» WHAT TO DO:
Reproduce every line below word for word, leaving out the pictures.

[Extracted data entries]
-- BEGIN --
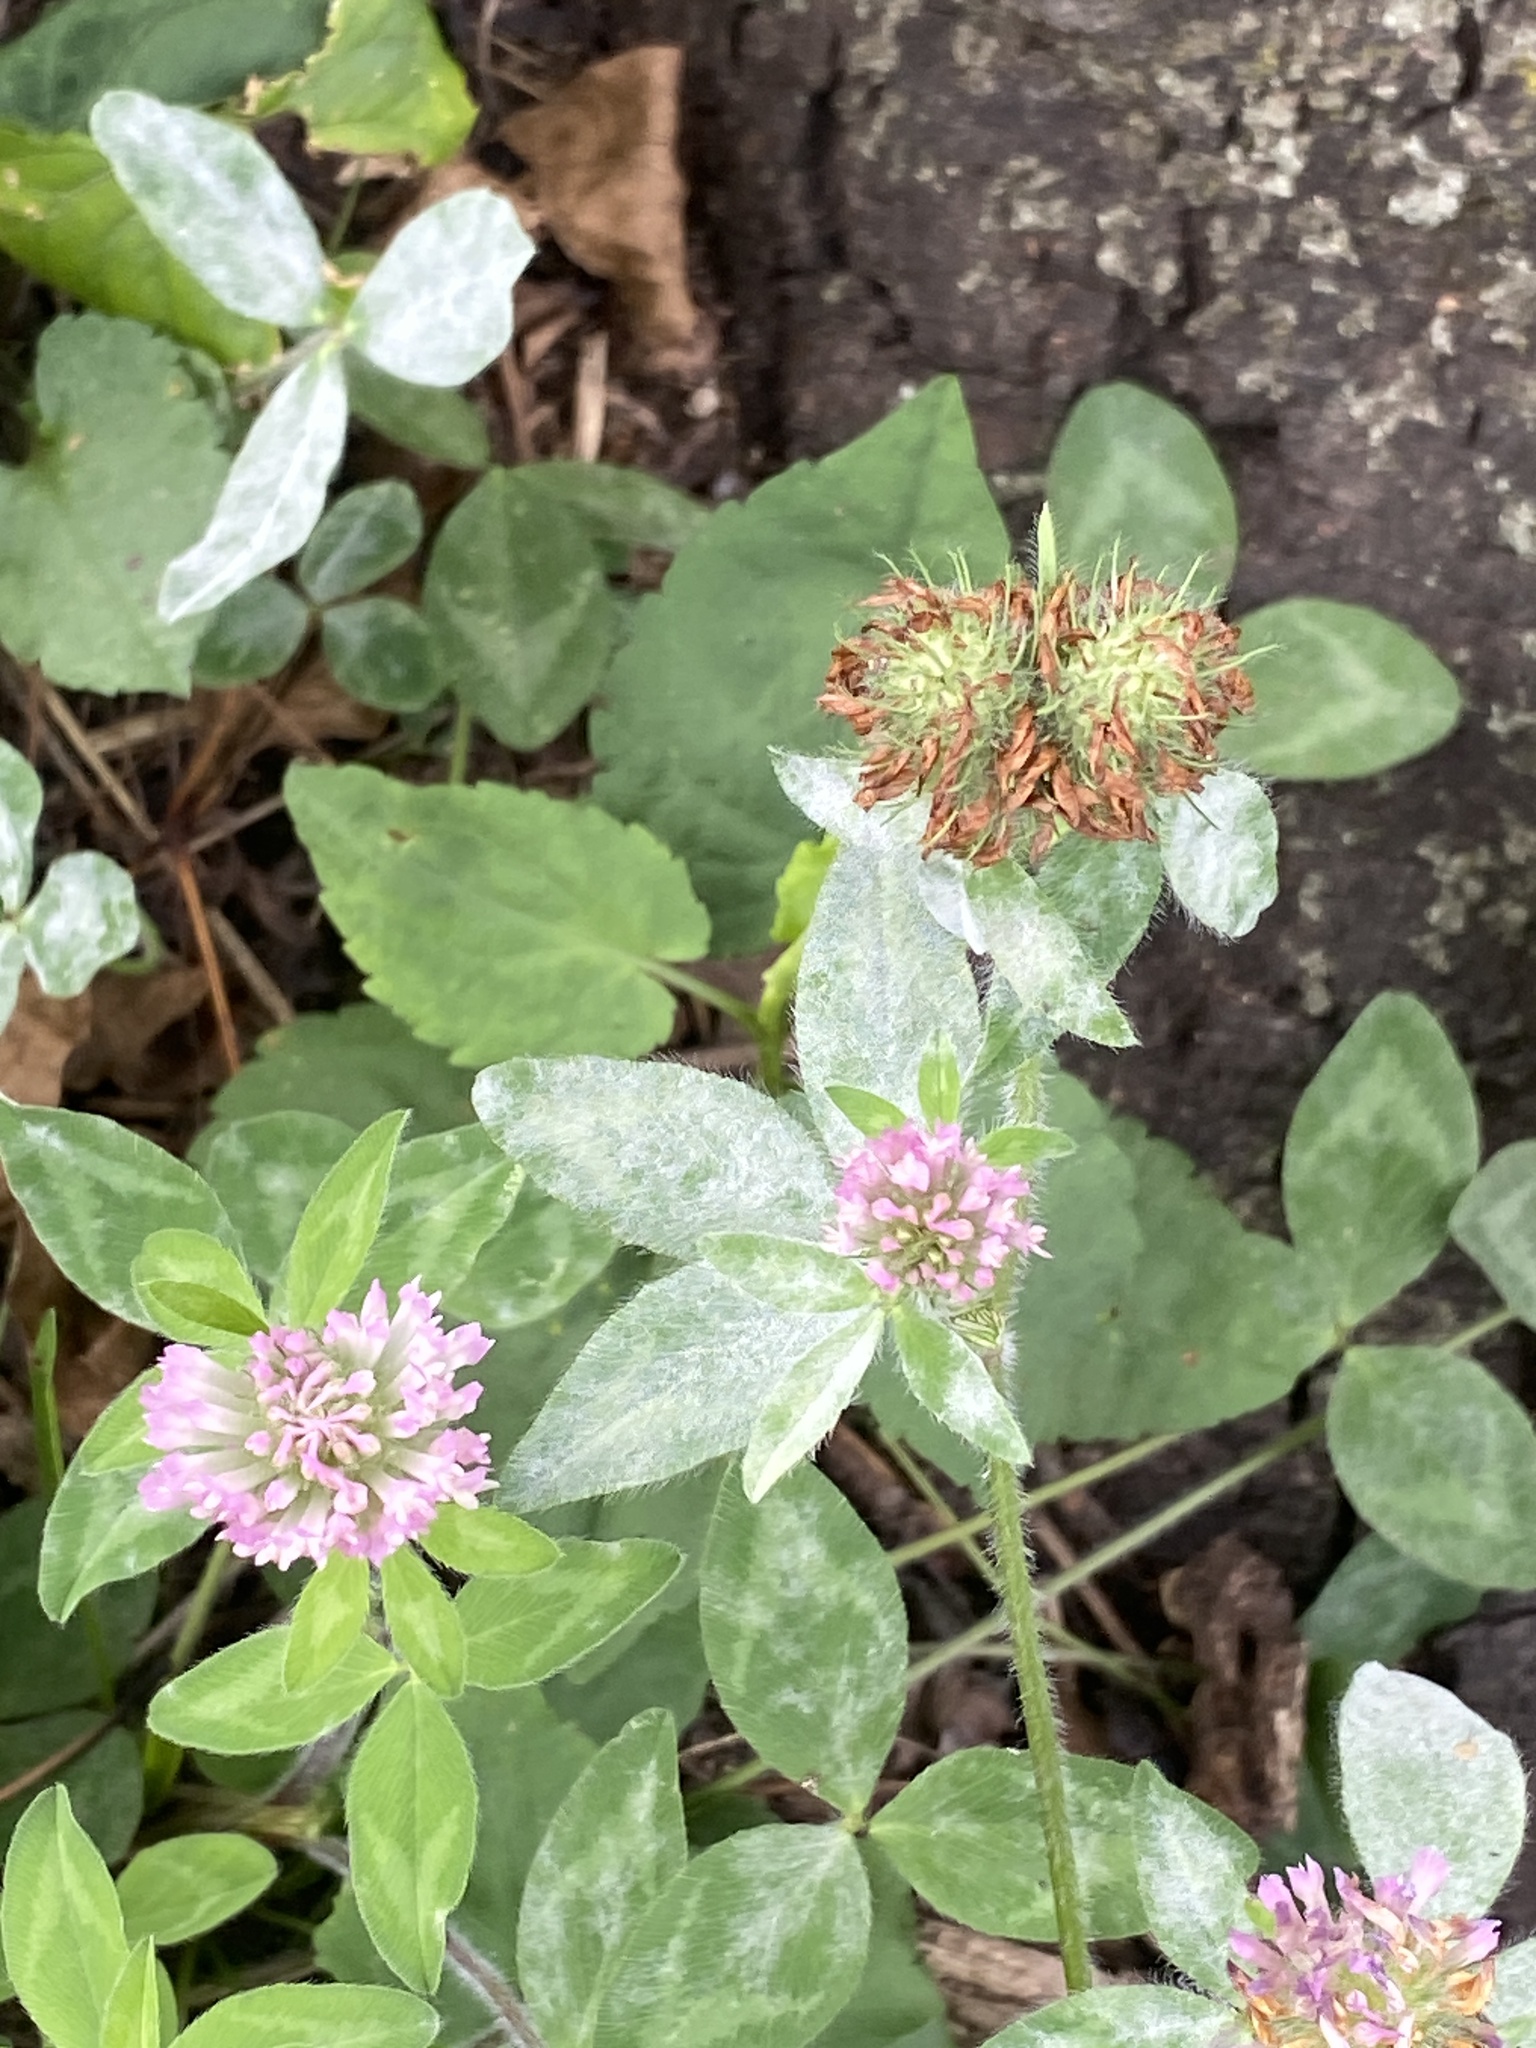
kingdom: Plantae
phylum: Tracheophyta
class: Magnoliopsida
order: Fabales
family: Fabaceae
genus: Trifolium
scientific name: Trifolium pratense
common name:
-- END --
» SOLUTION FOR THIS TASK:
kingdom: Plantae
phylum: Tracheophyta
class: Magnoliopsida
order: Fabales
family: Fabaceae
genus: Trifolium
scientific name: Trifolium pratense
common name:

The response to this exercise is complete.